Everspin fights to avoid MRAM tail spin

Everspin, the niche MRAM developer, will need to raise new funds fast – or risk going bust. The loss-making company can self-fund at its current cash burn for another four quarters.

The company’s fundamental problem is that MRAM is faster than competing technologies but costs too much to manufacture. This makes it difficult to justify on price-performance grounds and MRAM take-up is slow. Can it overcome this?

Spinning class

Everspin last week posted $10m revenues for the first calendar 2019 quarter, a 33 per cent fall on last year’s $14.9m. Net loss was $4.3m (-$3.5m Q1,2018). It expects revenues of $9.6m to $10m in the next quarter and a similar loss. Cash and cash equivalents at the first quarter end were $18.5 million; compared with  $23.4m a year ago.

Revenues come mainly from technology IP licensing and royalty payments by MRAM device manufacturers. It attributed the revenue fall, mainly to a one time IP licensing fee realised in Q1 2018.

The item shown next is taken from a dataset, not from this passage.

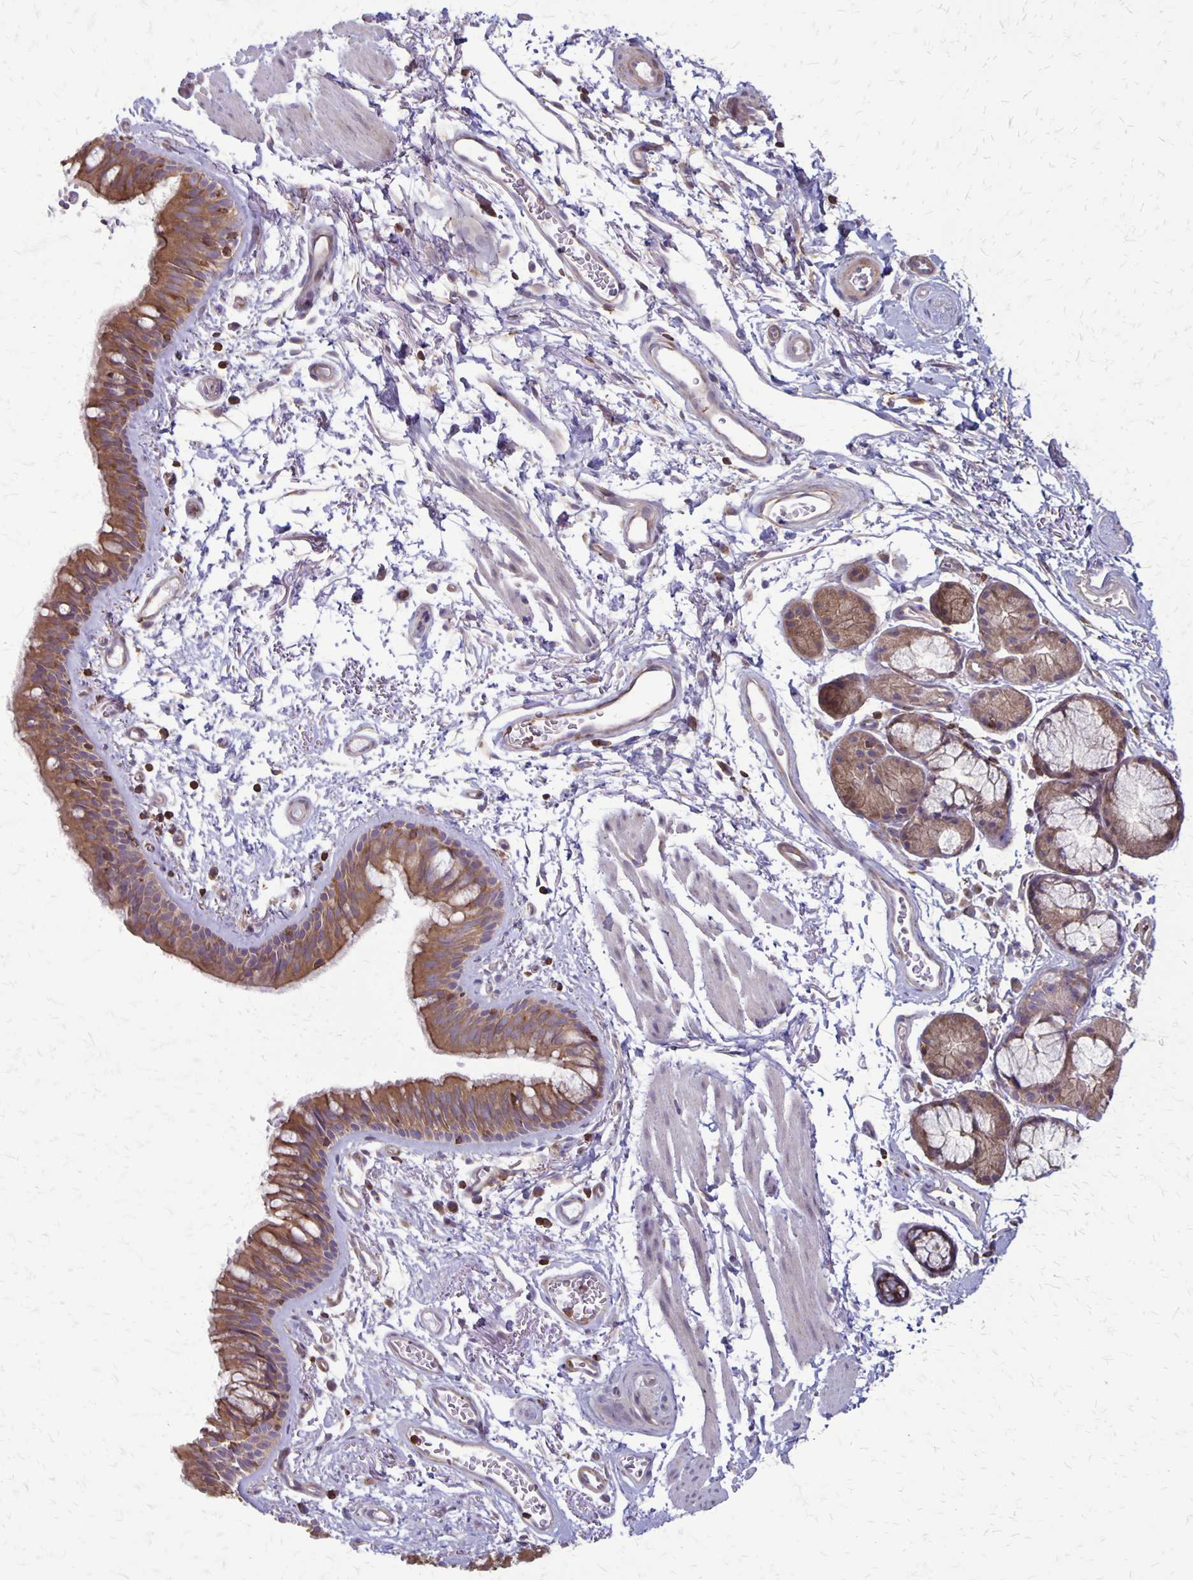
{"staining": {"intensity": "moderate", "quantity": ">75%", "location": "cytoplasmic/membranous"}, "tissue": "bronchus", "cell_type": "Respiratory epithelial cells", "image_type": "normal", "snomed": [{"axis": "morphology", "description": "Normal tissue, NOS"}, {"axis": "topography", "description": "Cartilage tissue"}, {"axis": "topography", "description": "Bronchus"}], "caption": "IHC (DAB (3,3'-diaminobenzidine)) staining of normal bronchus demonstrates moderate cytoplasmic/membranous protein staining in approximately >75% of respiratory epithelial cells.", "gene": "SEPTIN5", "patient": {"sex": "female", "age": 79}}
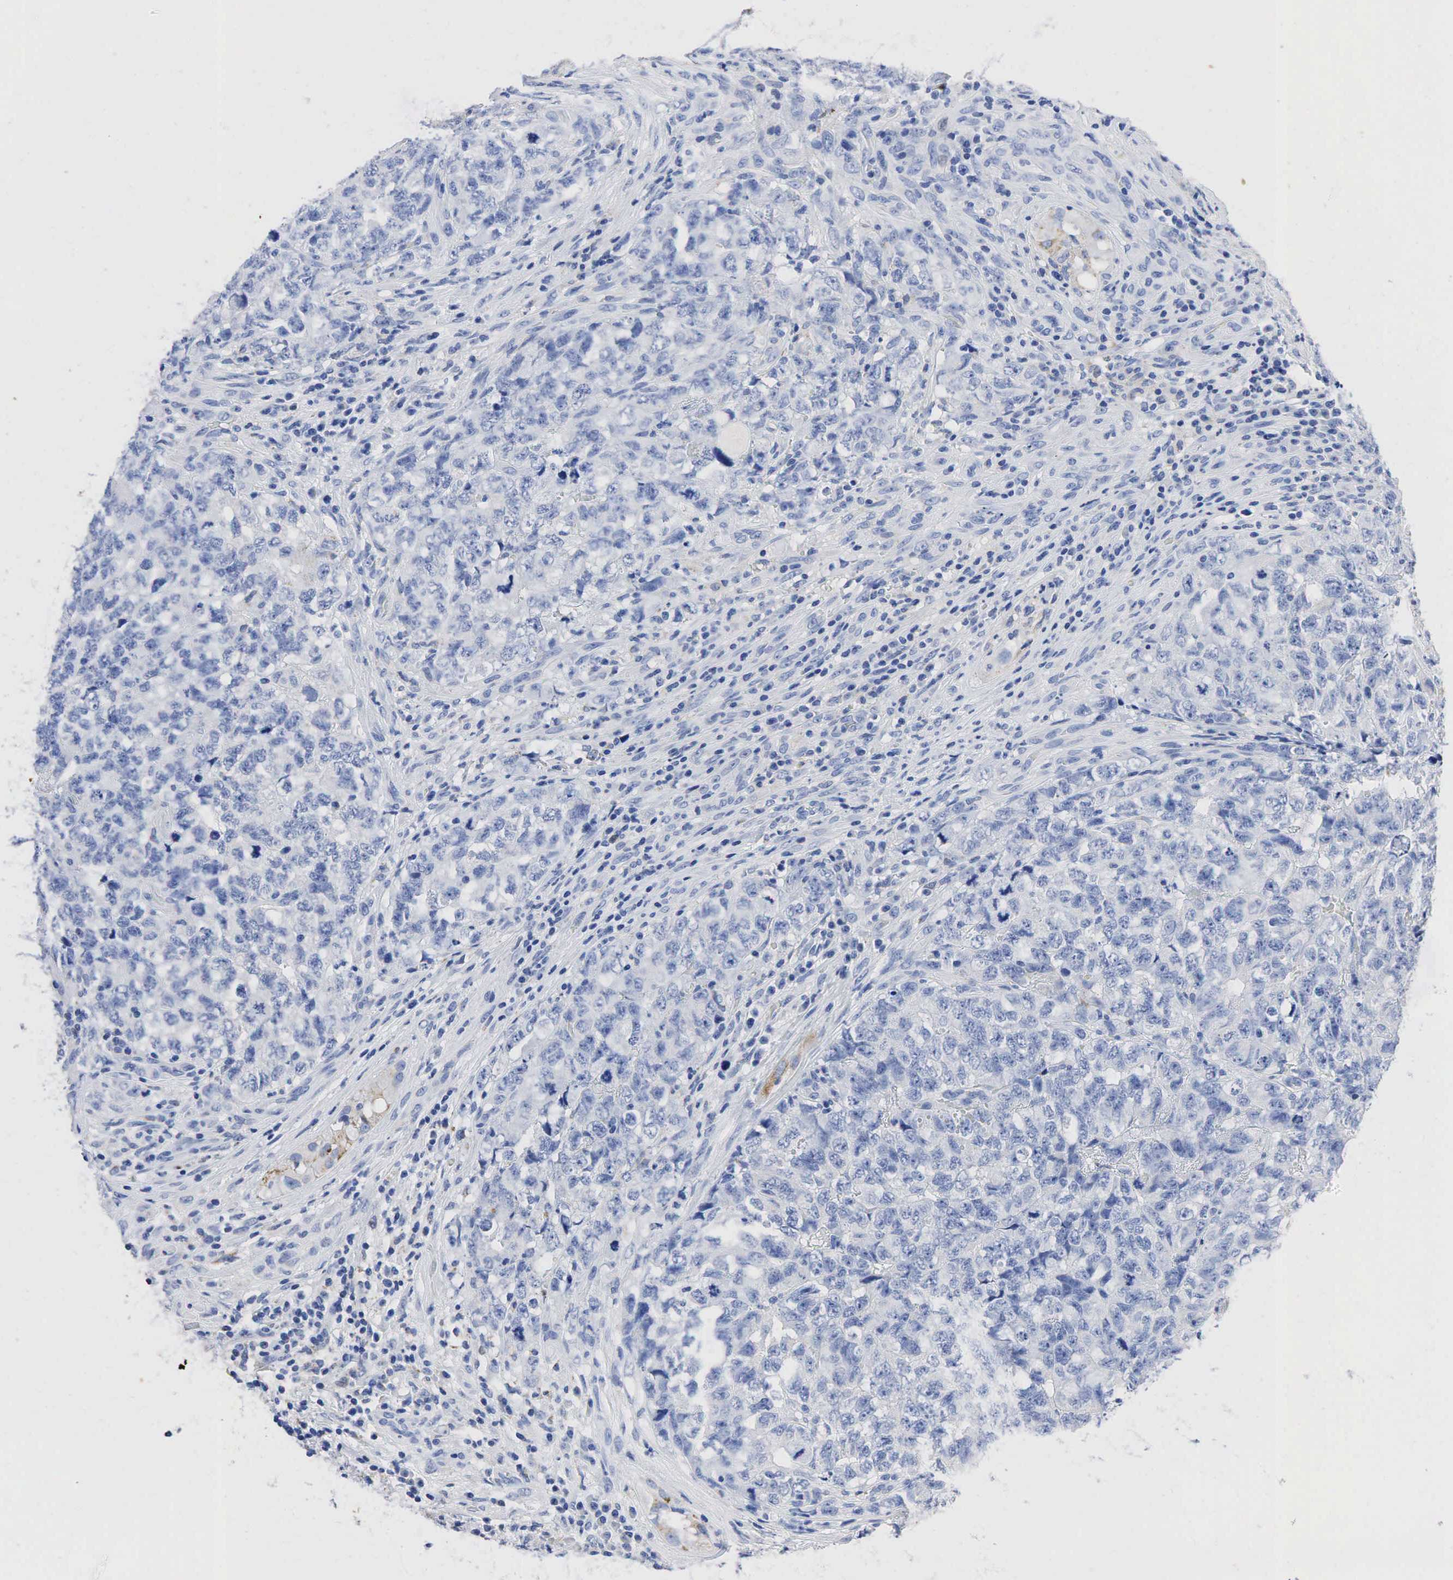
{"staining": {"intensity": "weak", "quantity": "<25%", "location": "cytoplasmic/membranous"}, "tissue": "testis cancer", "cell_type": "Tumor cells", "image_type": "cancer", "snomed": [{"axis": "morphology", "description": "Carcinoma, Embryonal, NOS"}, {"axis": "topography", "description": "Testis"}], "caption": "This histopathology image is of testis embryonal carcinoma stained with immunohistochemistry (IHC) to label a protein in brown with the nuclei are counter-stained blue. There is no positivity in tumor cells.", "gene": "SYP", "patient": {"sex": "male", "age": 31}}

Everspin has had $80.3m in funding and IPOed in 2016. The company raised $24.5m in a secondary offering in February 2018. It also obtained a $12m loan and security agreement with Silicon Valley Bank in 2017. The company is taking a hatchet to R&D costs by teaming up with GlobalFoundries through a joint development agreement. R&D costs fell in Q1 from $6.5m to $4m. But Blocks & Files expects the company will need another funding raise in the next 12 months.

Another spin

Our thinking is confirmed by Everspin’s 10Q SEC filing filed last week which acknowledges doubts over ability to continue trading;

These conditions, and our cash balances, raise doubt about the Company’s ability to continue as a going concern for at least a year after the issuance date of the accompanying condensed financial statements.

The Company plans to address these conditions by reductions in spending, improvements in product margins, increasing revenue, raising capital through equity or debt financings, licensing of its Intellectual Property, or a combination thereof. There is no assurance, however, that the Company will be successful in these plans.

Dire straits ahead

Management bleakly states that Everspin, if unable to raise additional capital or fund itself from its own operations “may be forced to cease operations altogether, file for bankruptcy, or undertake any combination of the foregoing. In such event, our stockholders may lose their entire investment in our company.”

There is a concern over its ability to fund itself as “our per-bit cost to produce our product is currently higher than competing technologies. As a result, our ability to capture market share and generate sufficient revenue to transition to profitability and generate consistent positive cash flows is uncertain.”

The company has identified and is fixing an internal weakness in financial reporting which, if not fixed, “could cause investors to lose confidence in our financial information or cause our stock price to decline”.

Customers on the horizon

In the earnings call last week, CEO Kevin Conley said: “IBM, our largest STT-MRAM customer, announced in April that the NVMe flash core module using our 256-megabit part is now supported in its third enterprise storage array family.” That is the Storwise V5000 product family.

Everspin MRAM is being used in IBM’s FlashSystem 9100 and Storwise V7000 products. 

Conley also said three products from SSD controller companies designed-in support for its MRAM, and qualification was proceeding with one or more to be completed this year. These controllers would then have to be qualified in turn by the controller companies’ own customers.

Everspin secured two design-wins for its 28nm 1Gbit STT-MRAM product during the quarter and appointed Troy Winslow as Global Sales VP. Get selling Troy, before the walls come tumbling down.